#### [Task statement]
Repeat every record exactly, but keep images out of the copy.

#### [Records to process]
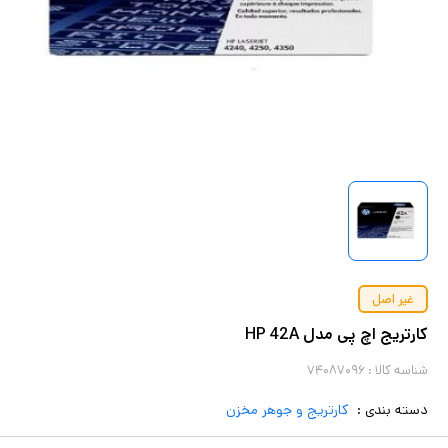
غیر اصل
کارتریج اچ پی مدل HP 42A
شناسه کالا :
۷۴۰۸۷۰۹۶
دسته بندی :
کارتریج و جوهر مخزن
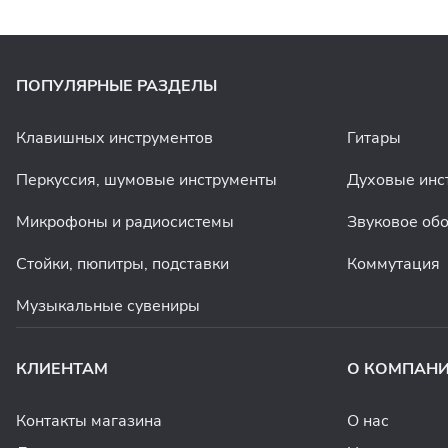
ПОПУЛЯРНЫЕ РАЗДЕЛЫ
Клавишных инструментов
Гитары
Перкуссия, шумовые инструменты
Духовые инс
Микрофоны и радиосистемы
Звуковое об
Стойки, пюпитры, подставки
Коммутация
Музыкальные сувениры
КЛИЕНТАМ
О КОМПАН
Контакты магазина
О нас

#### [Expected output]
غیر اصل
کارتریج اچ پی مدل HP 42A
شناسه کالا :
۷۴۰۸۷۰۹۶
دسته بندی :
کارتریج و جوهر مخزن
ПОПУЛЯРНЫЕ РАЗДЕЛЫ
Клавишных инструментов
Гитары
Перкуссия, шумовые инструменты
Духовые инс
Микрофоны и радиосистемы
Звуковое об
Стойки, пюпитры, подставки
Коммутация
Музыкальные сувениры
КЛИЕНТАМ
О КОМПАН
Контакты магазина
О нас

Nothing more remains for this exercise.